In the winter of 1981, the land newly purchased, my father and I sledded down that hill together for the first time, and something terrible happened. And then I did something that filled me with guilt, and I carried that guilt in silence for decades.
(Request for payment in original post was here — aren’t I a bastard?)
We were there with his girlfriend and a friend of his, scouting the spot the house would be built on; it was my first time seeing the land. We had an old-school toboggan, and during the inaugural run I was in the front, my feet tucked into the curve. My father sat behind me with his arms around my waist and his legs out. The snow was several inches deep and as we raced down the steep hill it flew into our faces, hoots of joy escaping our lungs as we plunged through the white.
As we came to a stop I turned around as was about to say, “Let’s do that again!” but something was wrong. My dad was screaming. It was a scream unlike anything I’d heard. This is a man who now is almost 80 and still lives in the middle of fucking nowhere hauling his own water and chopping endless piles of wood to heat his house through the Canadian winter. He’s not a wimp. A scream like that meant something terrible.
I saw his right leg was bent backward at the knee; his lower leg twisted at an unnatural angle. His screams echoed across the valley. I was immediately struck by the wrongness of it all. The leg wasn’t supposed to be in that position, it wasn’t supposed to look like that. I couldn’t handle it looking like that, and my immediate reaction was to reach out and grab it and pull it hard and fast to straighten it out.
I did it because I didn’t want to look at a twisted leg for one more second. My brain couldn’t accept it, so I acted. In the moment I yanked on his leg the already impossible screams somehow became louder. His girlfriend and friend were running down the hill toward us.
I’d broken my ankle a few months previous and it was already healed. What I’d gone through was nothing like this. This was not a broken leg, but a shattered one. The three of us slowly hauled my father up the hill on the toboggan, inches at a time, him in agony the entire way. We’d come in a truck and when we got to the top his girlfriend raced to a neighbor’s a few miles away to get them to bring their station wagon to put him the back. The nearest town with an ambulance was an hour’s drive and a 20-minute ferry ride away. They called ahead and had the ferry waiting with an ambulance.
As we waited for the station wagon, he was starting to shiver. His fingers were cold, so I traded him his gloves for my thick mittens. It’s odd the things you remember, but I recall the color of those mittens being a bright red. Dad’s friend took me back to the house he was renting a short drive away where my older sister was waiting. Dad was taken past the town to the nearest city, Prince George, which was another two-and-a-half-hour drive and given lots of morphine and surgery and pins and plates and shit like that. He was there for a couple of days while we stayed at his girlfriend’s house. He had a cast up to his crotch for almost six months, and it took a few more months after it came off before he could properly walk again.

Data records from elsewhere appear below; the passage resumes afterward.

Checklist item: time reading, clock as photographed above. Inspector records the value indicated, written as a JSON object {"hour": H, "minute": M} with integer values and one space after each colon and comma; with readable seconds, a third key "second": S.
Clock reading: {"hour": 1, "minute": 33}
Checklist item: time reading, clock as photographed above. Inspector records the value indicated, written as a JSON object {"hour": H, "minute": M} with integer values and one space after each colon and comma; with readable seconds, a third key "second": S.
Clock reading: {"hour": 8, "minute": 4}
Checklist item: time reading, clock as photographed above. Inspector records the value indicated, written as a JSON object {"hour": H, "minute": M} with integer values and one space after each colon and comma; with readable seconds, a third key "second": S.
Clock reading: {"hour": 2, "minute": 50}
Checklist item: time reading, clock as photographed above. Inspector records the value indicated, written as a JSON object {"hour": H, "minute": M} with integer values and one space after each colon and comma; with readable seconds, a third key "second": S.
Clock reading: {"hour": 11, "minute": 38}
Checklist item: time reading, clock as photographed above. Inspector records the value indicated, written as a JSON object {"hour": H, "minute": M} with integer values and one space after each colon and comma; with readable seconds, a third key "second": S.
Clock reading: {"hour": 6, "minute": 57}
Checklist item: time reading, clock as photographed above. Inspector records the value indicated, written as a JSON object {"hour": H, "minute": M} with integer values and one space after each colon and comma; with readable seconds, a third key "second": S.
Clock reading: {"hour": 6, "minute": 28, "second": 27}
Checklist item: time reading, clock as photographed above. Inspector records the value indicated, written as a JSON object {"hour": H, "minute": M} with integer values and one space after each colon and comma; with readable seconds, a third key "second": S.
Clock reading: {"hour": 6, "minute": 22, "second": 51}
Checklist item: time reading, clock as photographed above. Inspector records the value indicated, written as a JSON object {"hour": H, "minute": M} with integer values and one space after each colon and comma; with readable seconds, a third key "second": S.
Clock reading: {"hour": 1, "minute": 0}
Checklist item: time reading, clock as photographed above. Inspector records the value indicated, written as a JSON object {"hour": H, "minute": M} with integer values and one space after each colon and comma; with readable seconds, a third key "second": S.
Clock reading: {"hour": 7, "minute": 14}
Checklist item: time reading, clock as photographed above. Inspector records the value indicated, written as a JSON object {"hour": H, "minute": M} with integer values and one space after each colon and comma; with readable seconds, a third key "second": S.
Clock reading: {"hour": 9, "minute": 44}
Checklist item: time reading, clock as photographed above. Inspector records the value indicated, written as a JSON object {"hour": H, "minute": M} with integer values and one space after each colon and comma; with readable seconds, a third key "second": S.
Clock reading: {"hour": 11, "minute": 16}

I never saw the X-ray, but his girlfriend sketched a picture of how many different pieces his lower leg was in. That image haunted me because I always thought I’d made it worse by yanking on his leg. I never told a soul what I’d done for almost 40 years.
Then, around Thanksgiving a few years ago, Dad was visiting, and we were all drinking, and I felt a sudden need to confess. I spilled my tale about how I’d yanked his leg straight, and before anyone could say anything my wife, who is a family physician, spoke up.
“That was the best possible thing you could have done,” she said. My best friend the paramedic agreed.
It had to be done anyway, they explained. Better to do it fast and immediately. My Dad said in his amused manner, “Well I guess a thank you is in order.” A weight lifted.
It’s strange because I’m not exactly uneducated when it comes to medical matters, having been married to a physician for over a quarter century and being close friends with a paramedic. Years later I must have known that what I’d done was the right thing, but I was never able to reconcile it because my motivations had been wholly selfish. I could not abide looking at that twisted leg, it just grossed me out and I needed to make the image go away so without any thinking I just pulled it straight.
The fact that it was the right thing to do was pure luck. So, yes, there is still a bit of residual guilt, but my wife made me feel a lot better about it. “I can’t believe you felt guilty about that for so long,” she later told me.
Forty-two years later, Dad’s leg works just fine.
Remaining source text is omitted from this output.